C. Lucarelli, Léon

Lucarelli ancora riuscito

di Antonio Stanca

   Con la riedizione di Léon, un romanzo che Carlo Lucarelli pubblicò l’anno scorso, è iniziata la serie “Essenza Noir” promossa dal Gruppo GEDI. Saranno pubblicazioni settimanali e riguarderanno opere tra le più note del genere noir. Léon è stata la prima e tra le più riuscite può essere considerata.

   Lucarelli è nato a Parma nel 1960 ed ha esordito nella narrativa intorno agli anni ’90. Aveva trent’anni e subito sarebbe diventato famoso anche perché versioni cinematografiche e televisive avrebbero avuto primi romanzi quali Carta bianca (1990)e Almost blue (1997). Al genere noir sarebbero appartenuti e in quello lo scrittore avrebbe continuato fino ai giorni nostri. Non sarebbe stata solo questa la sua attività ché saggista, regista, sceneggiatore, conduttore televisivo sarebbe pure stato. E anche giornalista. Insegna, inoltre, Scrittura Creativa presso la Scuola Holden di Torino. Ha sessantadue anni e molto ha fatto e ancora fa Lucarelli. In molte lingue sono tradotte le sue opere, in televisione sono note le serie dedicate al Commissario De Luca e all’Ispettore Coliandro, suoi personaggi. Sempre, ovunque è presente Lucarelli: all’inclinazione per la scrittura narrativa unisce l’impegno intellettuale, il proposito di operare, incidere nel sociale, sensibilizzare, muovere l’opinione pubblica, richiamarla, formarla, renderla capace di scegliere, stabilire, ottenere. E’ soprattutto nel suo giornalismo, nelle sue operazioni in televisione che emergono questi intenti, questo spirito didattico, questa volontà di migliorare la società, la vita.

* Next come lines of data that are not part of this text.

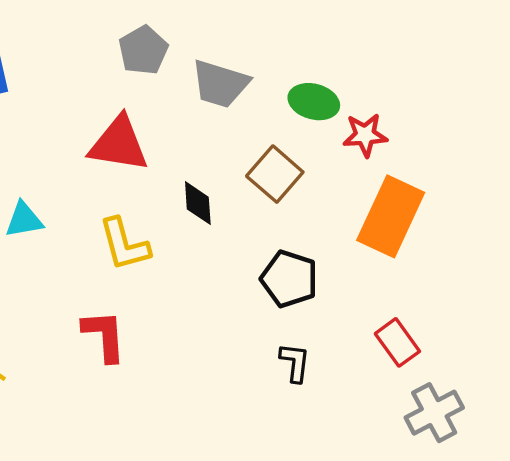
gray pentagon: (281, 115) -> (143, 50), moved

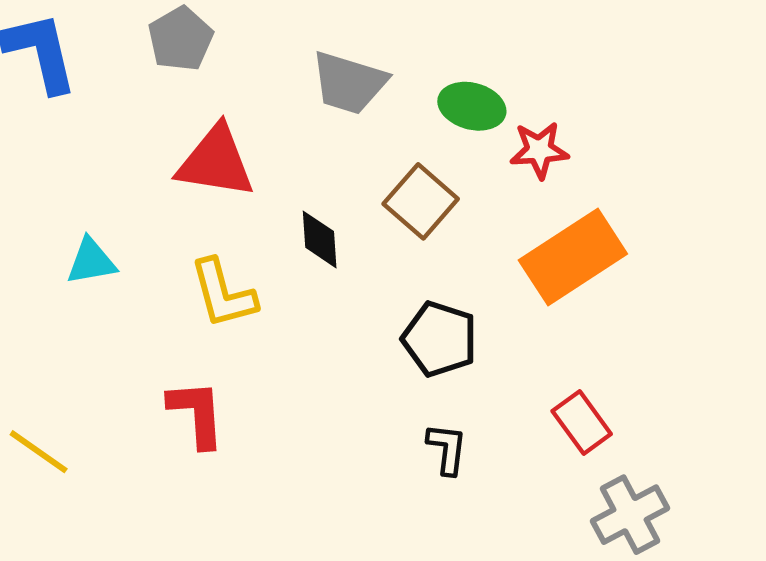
gray pentagon: (143, 50) -> (181, 39), moved
orange rectangle: (391, 216) -> (573, 257), turned 32

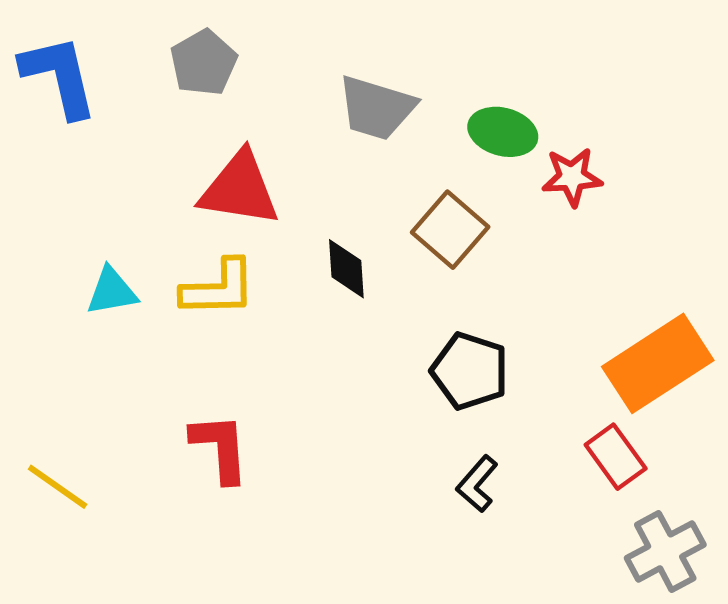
orange rectangle: (573, 257) -> (658, 363), moved
yellow L-shape: (223, 294) -> (219, 288), moved, turned -76
black L-shape: (447, 449) -> (477, 484), turned -146

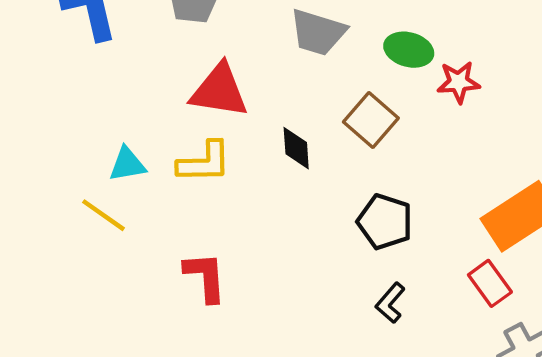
yellow line: (58, 487) -> (104, 215), moved

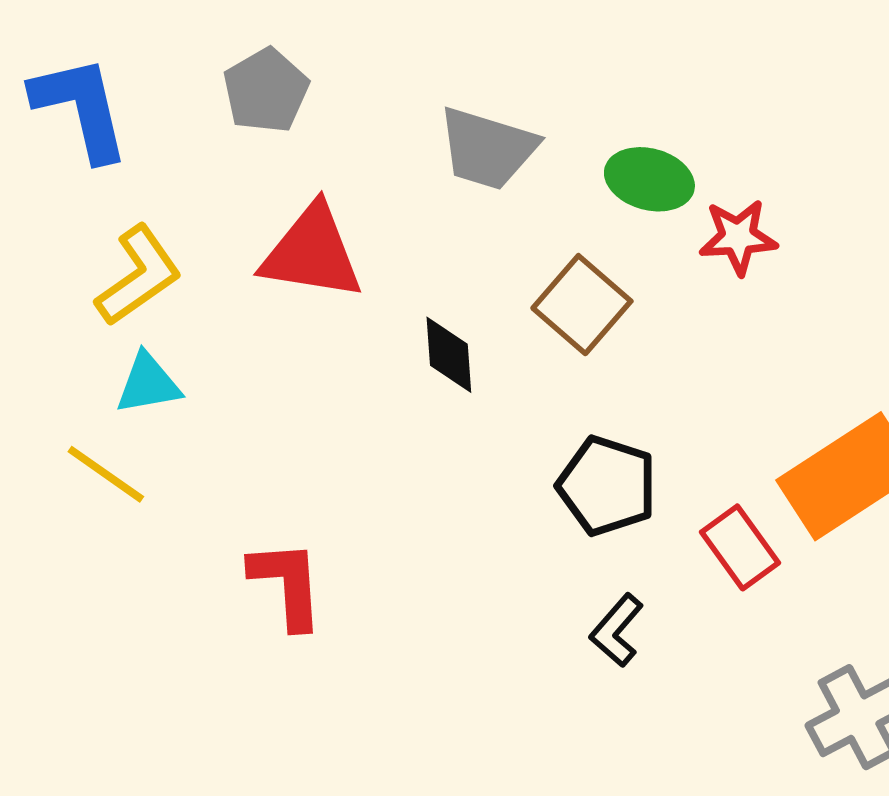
yellow L-shape: (204, 162) -> (139, 276), moved, turned -34
red rectangle: (490, 283) -> (740, 547), moved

    A ben guardare anche nei romanzi, nei noir, si può cogliere una simile intenzione. Qui è volta a mettere ordine, a fare pulizia, a preparare per una vita, un mondo migliore. Le forze di polizia e in particolare chi le comanda, gli ufficiali, i magistrati, i commissari, gli ispettori, sembrano tutti presi dal desiderio di eliminare il male, punirlo, toglierlo dal contesto affinché si possa stare meglio. Il criminale, anche il più crudele, finisce sempre per soccombere, per liberare il campo dal guasto, dal pericolo, dalla paura che rappresenta. E l’ispettore, il commissario che più si era distinto nella sua cattura non era solo un bravo poliziotto ma anche un salvatore, un benefattore. La sua azione positiva andava estesa all’ambiente, al contesto dove era avvenuta. Così sarà per quella Grazia Negro, che faceva parte della polizia di Bologna e che i più pericolosi criminali aveva arrestato. “Una cacciatrice di mostri” era stata ed anche in Léon lo sarà. La prima volta era comparsa in Almost blue nel 1997 e poi, con una presenza più volte ripetuta, era diventata uno dei personaggi celebri di Lucarelli.

   In Léon prenderà maggiore evidenza poiché le sarà richiesto d’intervenire nonostante sia diventata madre da poco tempo. Aveva avuto un cesareo, erano nate due bambine e le si chiedeva di collaborare poiché evaso era l’Iguana, lo spietato assassino che anni prima aveva catturato. Accetterà nonostante risenta ancora delle conseguenze del parto e non sappia staccarsi dalle neonate. Più difficile della prima volta si rivelerà questa “caccia all’uomo”, molte complicazioni presenterà, si creerà confusione, le forze dell’ordine, i loro capi avranno momenti di smarrimento ma sarà di nuovo lei, la Grazia, a non perdersi, a intuire, riflettere, scoprire. Stavolta non era più l’Iguana ad uccidere ma un’umile, modesta infermiera, Marta, diventata sua amica nella “casa sorvegliata” dove era stato mandato dopo il carcere. Ad un corpo a corpo arriveranno Grazia e Marta, cruenta, orribile sarà la scena finale dell’opera anche perché avvenuta nella stanza delle piccole figlie. Ancora una volta, però, malvagità e ferocia saranno punite e Grazia tornerà ad essere quello che voleva il suo autore, un esempio di amore per la vita, per il bene, per la pace.

     Più articolata delle altre è la trama del romanzo. Intricata, contorta la si potrebbe dire perché tante sono le rivelazioni, le scoperte, le novità alle quali fa assistere. Questo non lo ha reso difficile, non lo ha appesantito ché sempre scorrevole è rimasta la lingua del Lucarelli, sempre capace, grazie anche ad una certa comicità, di coinvolgere il lettore.